O Surgimento de Anísio Cabral e o Fator Pavlidis
A análise de Mourinho sobre a eficácia foca-se muito nos nomes. Vangelis Pavlidis, cujo valor de mercado é frequentemente debatido em torno dos 60,5 milhões de euros, é o principal alvo das exigências. O grego trabalha imenso para a equipa, mas o treinador quer mais frieza no momento do remate.
Por outro lado, a “onda” tem sido mantida por novos heróis. Anísio Cabral tornou-se o nome do momento.

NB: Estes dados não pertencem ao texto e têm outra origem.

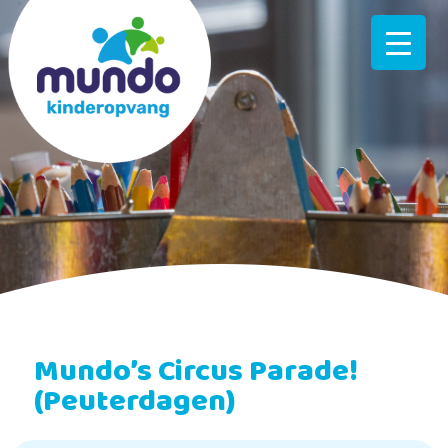
Mundo’s Circus Parade!
(Peuterdagen)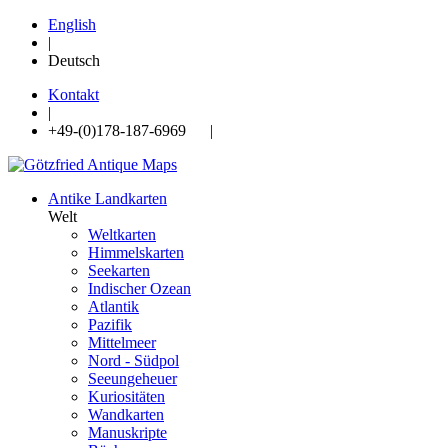
English
|
Deutsch
Kontakt
|
+49-(0)178-187-6969 |
Antike Landkarten
Welt
Weltkarten
Himmelskarten
Seekarten
Indischer Ozean
Atlantik
Pazifik
Mittelmeer
Nord - Südpol
Seeungeheuer
Kuriositäten
Wandkarten
Manuskripte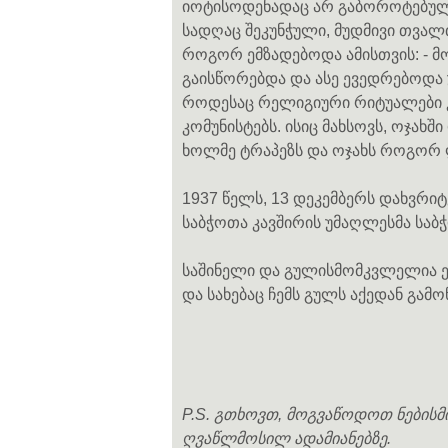
იოტისოდენადაც არ გაბოროტებულა,
სადღაც შეკუნჭული, მუდმივი თვ
როგორ ემზადებოდა ამისთვის: - მ
გაისწორებდა და ასე ევედრებოდა 
როდესაც რელიგიური რიტუალები კი
კომუნისტებს. ისიც მახსოვს, ოჯა
ხოლმე ტრაპეზს და ოჯახს როგორ 
1937 წელს, 13 დეკემბერს დახვრიტე
საბჭოთა კავშირის უმაღლესმა საბჭ
საშინელი და გულისმომკვლელია ეს
და სახებაც ჩემს გულს აქედან გამ
P.S. გთხოვთ, მოგვაწოდოთ ნებისმ
ღვაწლმოსილ ადამიანებზე.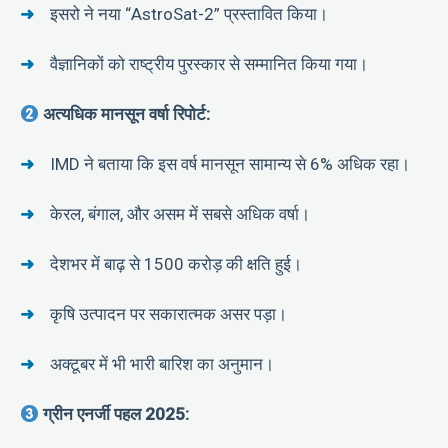
इसरो ने नया “AstroSat-2” प्रस्तावित किया।
वैज्ञानिकों को राष्ट्रीय पुरस्कार से सम्मानित किया गया।
अत्यधिक मानसून वर्षा रिपोर्ट:
IMD ने बताया कि इस वर्ष मानसून सामान्य से 6% अधिक रहा।
केरल, बंगाल, और असम में सबसे अधिक वर्षा।
देशभर में बाढ़ से 1500 करोड़ की क्षति हुई।
कृषि उत्पादन पर सकारात्मक असर पड़ा।
अक्टूबर में भी भारी बारिश का अनुमान।
ग्रीन एनर्जी पहल 2025: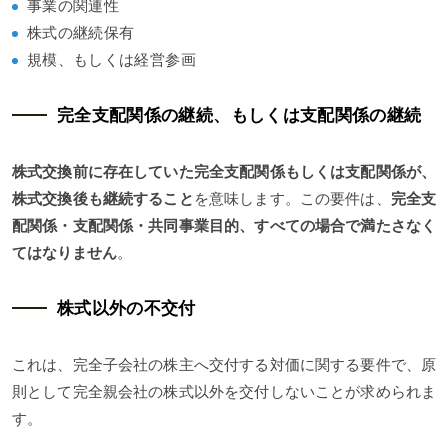
事業の関連性
株式の継続保有
規模、もしくは経営参画
完全支配関係の継続、もしくは支配関係の継続
株式交換前に存在していた完全支配関係もしくは支配関係が、
株式交換後も継続すること
を意味します。この要件は、
完全支
配関係・支配関係・共同事業目的、すべての場合で満たさなく
てはなりません
。
株式以外の不交付
これは、完全子会社の株主へ交付する対価に関する要件で、原
則として完全親会社の株式以外を交付しないことが求められま
す。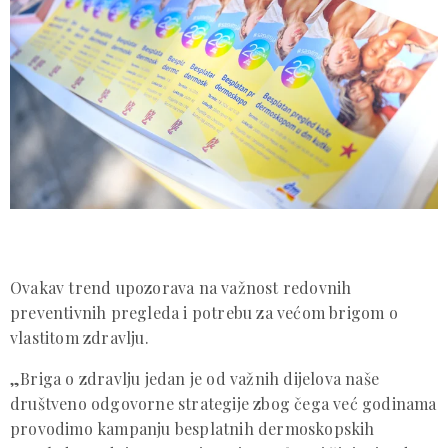
Ovakav trend upozorava na važnost redovnih
preventivnih pregleda i potrebu za većom brigom o
vlastitom zdravlju.
„Briga o zdravlju jedan je od važnih dijelova naše
društveno odgovorne strategije zbog čega već godinama
provodimo kampanju besplatnih dermoskopskih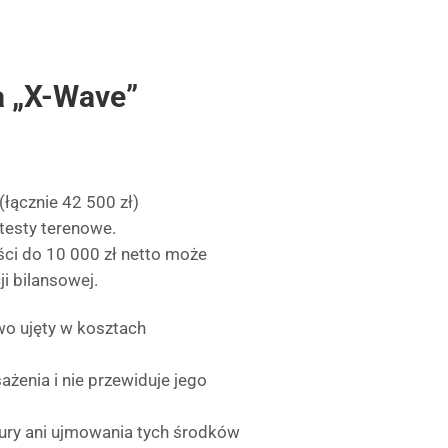
a „X-Wave”
łącznie 42 500 zł)
 testy terenowe.
ści do 10 000 zł netto może
i bilansowej.
wo ujęty w kosztach
żenia i nie przewiduje jego
tury ani ujmowania tych środków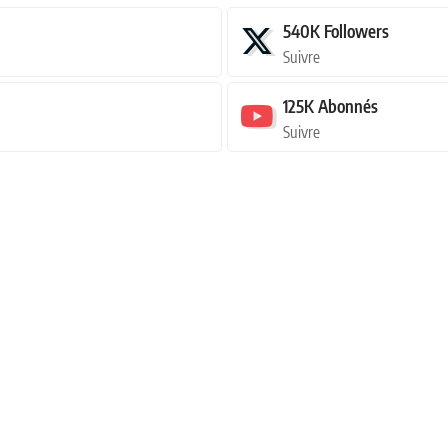
540K
Followers
Suivre
125K
Abonnés
Suivre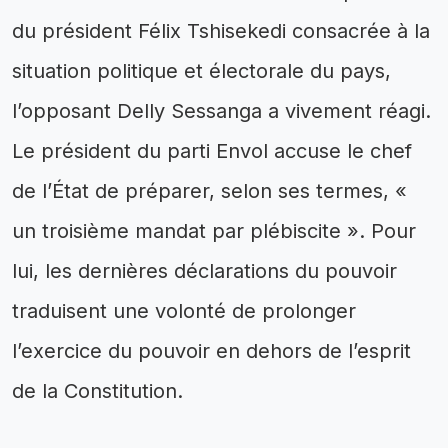
du président Félix Tshisekedi consacrée à la
situation politique et électorale du pays,
l’opposant Delly Sessanga a vivement réagi.
Le président du parti Envol accuse le chef
de l’État de préparer, selon ses termes, «
un troisième mandat par plébiscite ». Pour
lui, les dernières déclarations du pouvoir
traduisent une volonté de prolonger
l’exercice du pouvoir en dehors de l’esprit
de la Constitution.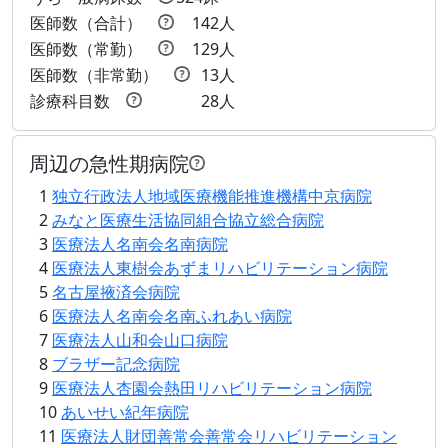
医師数（合計）
142人
医師数（常勤）
129人
医師数（非常勤）
13人
診療科目数
28人
周辺の急性期病院
1
独立行政法人地域医療機能推進機構中京病院
2
みなと医療生活協同組合協立総合病院
3
医療法人名南会名南病院
4
医療法人東樹会あずまリハビリテーション病院
5
名古屋掖済会病院
6
医療法人名南会名南ふれあい病院
7
医療法人山和会山口病院
8
ブラザー記念病院
9
医療法人杏園会熱田リハビリテーション病院
10
あいせい紀年病院
11
医療法人財団善常会善常会リハビリテーション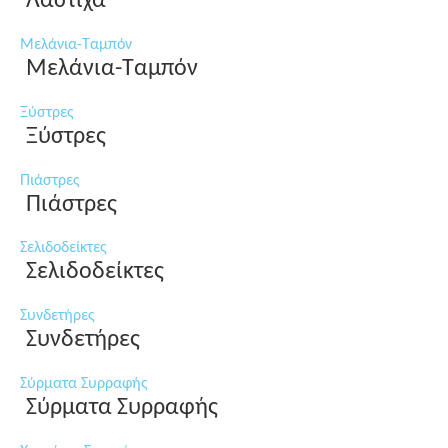
Λάστιχα
Μελάνια-Ταμπόν
Μελάνια-Ταμπόν
Ξύστρες
Ξύστρες
Πιάστρες
Πιάστρες
Σελιδοδείκτες
Σελιδοδείκτες
Συνδετήρες
Συνδετήρες
Σύρματα Συρραφής
Σύρματα Συρραφής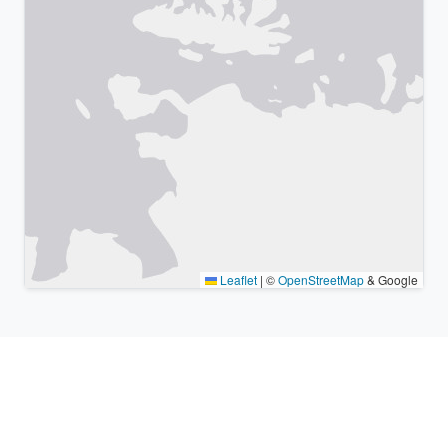
Leaflet
|
©
OpenStreetMap
& Google
Lugares cercanos y zonas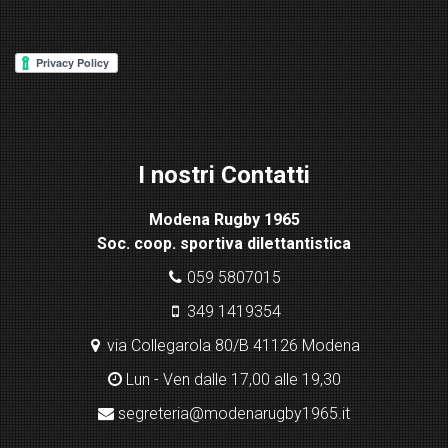
d
P
re
ss
Lig
ht
I nostri Contatti
bo
x
Modena Rugby 1965
pl
Soc. coop. sportiva dilettantistica
ugi
n
059 5807015
349 1419354
via Collegarola 80/B 41126 Modena
Lun - Ven dalle 17,00 alle 19,30
segreteria@modenarugby1965.it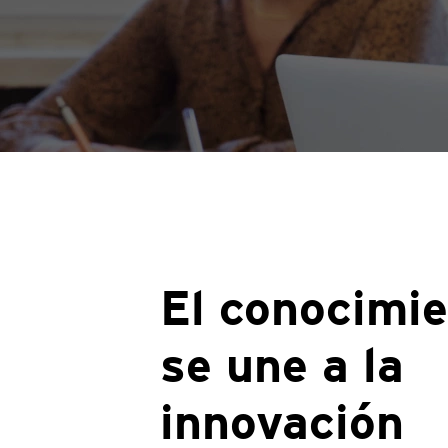
El conocimi
se une a la
innovación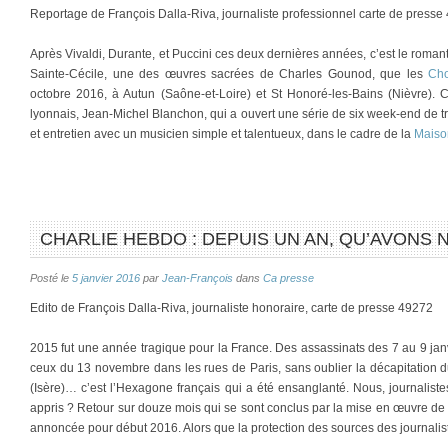
Reportage de François Dalla-Riva, journaliste professionnel carte de presse
Après Vivaldi, Durante, et Puccini ces deux dernières années, c’est le roma
Sainte-Cécile, une des œuvres sacrées de Charles Gounod, que les
Ch
octobre 2016, à Autun (Saône-et-Loire) et St Honoré-les-Bains (Nièvre). C
lyonnais, Jean-Michel Blanchon, qui a ouvert une série de six week-end de t
et entretien avec un musicien simple et talentueux, dans le cadre de la
Maiso
CHARLIE HEBDO : DEPUIS UN AN, QU’AVONS 
Posté le
5 janvier 2016
par
Jean-François
dans
Ca presse
Edito de François Dalla-Riva, journaliste honoraire, carte de presse 49272
2015 fut une année tragique pour la France. Des assassinats des 7 au 9 jan
ceux du 13 novembre dans les rues de Paris, sans oublier la décapitation du
(Isère)… c’est l’Hexagone français qui a été ensanglanté. Nous, journalist
appris ? Retour sur douze mois qui se sont conclus par la mise en œuvre de l’
annoncée pour début 2016. Alors que la protection des sources des journali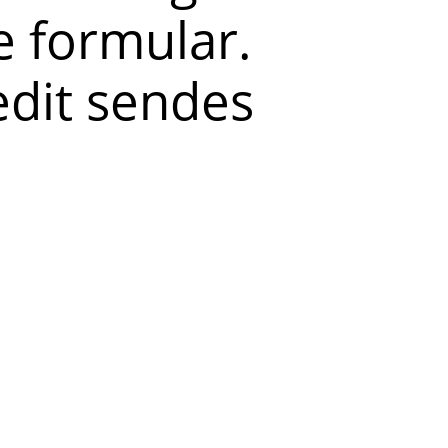
 formular.
redit sendes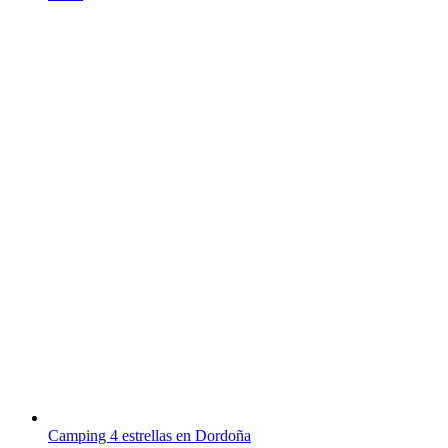
Camping 4 estrellas en Dordoña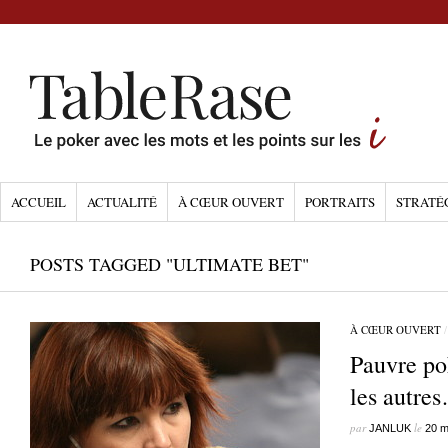
ACCUEIL
ACTUALITÉ
À CŒUR OUVERT
PORTRAITS
STRATÉ
POSTS TAGGED "ULTIMATE BET"
À CŒUR OUVERT
Pauvre po
les autre
par
le
JANLUK
20 m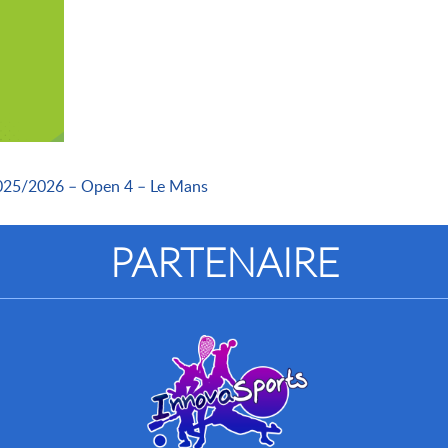
2025/2026 – Open 4 – Le Mans
PARTENAIRE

No jogo contra o Alverca, o jovem precisou de apenas alguns segundos em campo para marcar e fazer a “Luz ir abaixo”. Este tipo de eficácia imediata é precisamente o que Mourinho pede. Além dele, Schjelderup e Prestianni são vistos como os talentos que fazem o Benfica crescer e garantem que a série goleadora não termine tão cedo.
O Que Esperar do Futuro das Águias na Liga?
O Benfica enfrenta agora um calendário exigente. A “onda goleadora” será testada contra adversários de maior bloco defensivo, e o desafio de Mourinho será alinhar a sua visão tática com a capacidade finalizadora de jogadores como Pavlidis.
A pressão sobre os avançados é enorme, mas a história está do lado deles. Se o Benfica mantiver esta tendência, poderá chegar a marcas nunca antes vistas no futebol moderno português, calando, de uma vez por todas, as críticas à finalização.
Conclusão: O Recorde vs A Exigência de Mourinho
Em suma, o Benfica vive um paradoxo. Por um lado, o treinador José Mourinho mostra-se insatisfeito com a qualidade da finalização. Por outro, o clube atravessa um dos períodos de maior consistência ofensiva da sua história no Estádio da Luz. Para o adepto do MO Jogo, fica a garantia de que a rede vai balançar.